The cylindrical robot has two rings that are sutured to the ends of the esophagus, or another tubular organ. It is noncorrosive, impermeable to air and water and abrasion-resistant. The rings lightly pull on the segments through an incorporated motor, stimulating cell growth. The robot includes four sensors, two measuring tension and the others displacement of the tissue. It monitors and applies traction based on the tissue properties. The device is controlled with a Bluetooth system housed on a laptop computer.
“It is a computer-controlled device, so you have functionality controlled outside of the body,” he says. The device can measure the forces applied to the organs, and adjust as needed, the tasks now performed by a doctor. But with the robot, the infant can apparently have a normal routine.
The device has successfully been tested in pigs, mimicking the conditions of esophageal atresia, a very rare genetic disease affecting one of about every 4,000 babies born in the U.S. That rarity, however, poses problems for product development. “You’re just not going to get commercial interest based on that,” says Dupont.
But the device can be used on other tubular organs, such as intestines. Dupont’s team is now working on tests for alleviating short bowel syndrome, another debilitating genetic condition. As its name suggests, the condition is one in which there are gaps between segments of the intestines, often requires patients to be fed intravenously, and is much more common than esophageal artresia. Applying the device to the bowel could stoke interest from financial and commercial backers, says DuPont.
“The data suggests only one half of the kids [with short bowel syndrome] get off of intravenous feeding during their lifetime,” he says. “Costs for that can go up to a quarter-million dollars per year. So this potentially could provide enough incentive to push this toward the market.”

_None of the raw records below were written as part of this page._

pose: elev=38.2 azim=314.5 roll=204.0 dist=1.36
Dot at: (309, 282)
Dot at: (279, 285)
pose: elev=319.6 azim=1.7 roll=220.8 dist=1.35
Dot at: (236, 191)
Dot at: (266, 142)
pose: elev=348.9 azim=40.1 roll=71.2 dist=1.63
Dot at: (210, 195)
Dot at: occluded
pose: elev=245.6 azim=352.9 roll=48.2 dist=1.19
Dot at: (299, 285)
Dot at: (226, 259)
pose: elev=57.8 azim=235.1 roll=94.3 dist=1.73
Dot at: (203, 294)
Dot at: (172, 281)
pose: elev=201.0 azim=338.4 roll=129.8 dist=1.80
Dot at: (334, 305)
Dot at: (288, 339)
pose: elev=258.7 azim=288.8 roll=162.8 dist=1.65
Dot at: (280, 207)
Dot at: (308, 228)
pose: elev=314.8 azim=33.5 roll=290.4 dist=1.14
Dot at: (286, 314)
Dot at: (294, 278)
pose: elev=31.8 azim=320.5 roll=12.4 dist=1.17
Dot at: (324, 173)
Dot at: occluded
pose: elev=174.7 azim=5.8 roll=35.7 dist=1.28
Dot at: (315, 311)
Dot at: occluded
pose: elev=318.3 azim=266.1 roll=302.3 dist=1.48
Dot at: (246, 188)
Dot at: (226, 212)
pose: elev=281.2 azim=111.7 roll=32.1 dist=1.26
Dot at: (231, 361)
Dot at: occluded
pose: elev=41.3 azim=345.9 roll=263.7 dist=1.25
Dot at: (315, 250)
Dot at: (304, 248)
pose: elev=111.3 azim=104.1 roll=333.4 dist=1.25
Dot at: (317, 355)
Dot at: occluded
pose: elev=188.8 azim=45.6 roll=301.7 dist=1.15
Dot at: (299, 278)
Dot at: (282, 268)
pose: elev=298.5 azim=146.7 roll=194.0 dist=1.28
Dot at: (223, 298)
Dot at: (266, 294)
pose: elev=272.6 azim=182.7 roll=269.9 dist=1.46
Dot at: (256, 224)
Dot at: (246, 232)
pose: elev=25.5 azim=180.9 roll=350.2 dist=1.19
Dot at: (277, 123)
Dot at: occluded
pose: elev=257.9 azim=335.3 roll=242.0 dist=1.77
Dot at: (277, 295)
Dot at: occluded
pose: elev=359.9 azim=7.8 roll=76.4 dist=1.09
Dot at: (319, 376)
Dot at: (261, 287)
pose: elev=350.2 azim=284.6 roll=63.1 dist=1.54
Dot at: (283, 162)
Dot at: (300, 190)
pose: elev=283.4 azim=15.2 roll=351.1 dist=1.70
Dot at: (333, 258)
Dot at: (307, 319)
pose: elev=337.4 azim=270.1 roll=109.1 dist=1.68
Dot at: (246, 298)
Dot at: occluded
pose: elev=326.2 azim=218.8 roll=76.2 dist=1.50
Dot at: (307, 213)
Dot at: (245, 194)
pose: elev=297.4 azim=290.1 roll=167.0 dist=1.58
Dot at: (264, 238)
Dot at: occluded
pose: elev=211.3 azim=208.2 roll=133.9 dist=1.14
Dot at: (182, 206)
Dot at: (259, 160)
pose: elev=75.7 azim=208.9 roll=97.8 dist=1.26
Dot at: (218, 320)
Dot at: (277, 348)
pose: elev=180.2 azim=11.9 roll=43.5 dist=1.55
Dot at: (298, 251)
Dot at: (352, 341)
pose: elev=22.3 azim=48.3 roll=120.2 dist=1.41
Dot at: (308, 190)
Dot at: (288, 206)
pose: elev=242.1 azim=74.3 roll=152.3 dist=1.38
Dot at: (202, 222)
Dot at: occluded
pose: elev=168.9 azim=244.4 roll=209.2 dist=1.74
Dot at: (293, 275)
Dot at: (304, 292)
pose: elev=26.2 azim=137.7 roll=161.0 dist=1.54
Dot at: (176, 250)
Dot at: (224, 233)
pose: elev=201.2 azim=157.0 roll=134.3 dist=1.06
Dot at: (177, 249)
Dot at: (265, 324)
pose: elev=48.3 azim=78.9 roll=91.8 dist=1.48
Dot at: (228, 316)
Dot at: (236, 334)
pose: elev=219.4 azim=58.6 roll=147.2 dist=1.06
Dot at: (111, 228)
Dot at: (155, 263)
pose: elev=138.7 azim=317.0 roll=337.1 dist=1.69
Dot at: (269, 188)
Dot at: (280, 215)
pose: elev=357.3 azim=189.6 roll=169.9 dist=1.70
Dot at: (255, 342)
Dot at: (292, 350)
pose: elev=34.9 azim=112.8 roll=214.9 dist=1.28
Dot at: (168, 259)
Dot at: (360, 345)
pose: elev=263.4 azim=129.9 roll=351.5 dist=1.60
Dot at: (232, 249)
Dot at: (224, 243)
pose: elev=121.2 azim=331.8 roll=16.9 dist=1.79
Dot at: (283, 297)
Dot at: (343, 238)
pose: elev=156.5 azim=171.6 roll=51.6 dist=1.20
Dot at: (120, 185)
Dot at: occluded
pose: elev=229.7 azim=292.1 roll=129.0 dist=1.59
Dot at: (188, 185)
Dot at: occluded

The studies so far have been successful, but tissue growth has been an issue within the bioengineering field. DuPont says the body of knowledge at the cellular level is robust, but there is not much understanding of the mechanics at the level of an organ. The team has proven that the device stimulated tissue growth on pigs, and did not simply stretch the segments of the esophagus.
It is well known that tissues grow in response to traction forces, such as during pregnancy when the baby increases pressure inside the mother as it grows. The mother’s skin and abdominal wall increase to relieve tension created from stretching.
“No one still really knows the amount of force needed to induce growth,” Dupont says, but the device can be used in animals to evaluate and measure what forces work best. Until now, this has not been possible. It has been based on the experience of the surgeon. “We don’t know the forces that are applied clinically.”
The results of the esophageal tests were published in Science Robotics. Dr. Dana Damian, formerly a member of Dupont’s team and now a professor at the U.K.’s University of Sheffield, is lead author.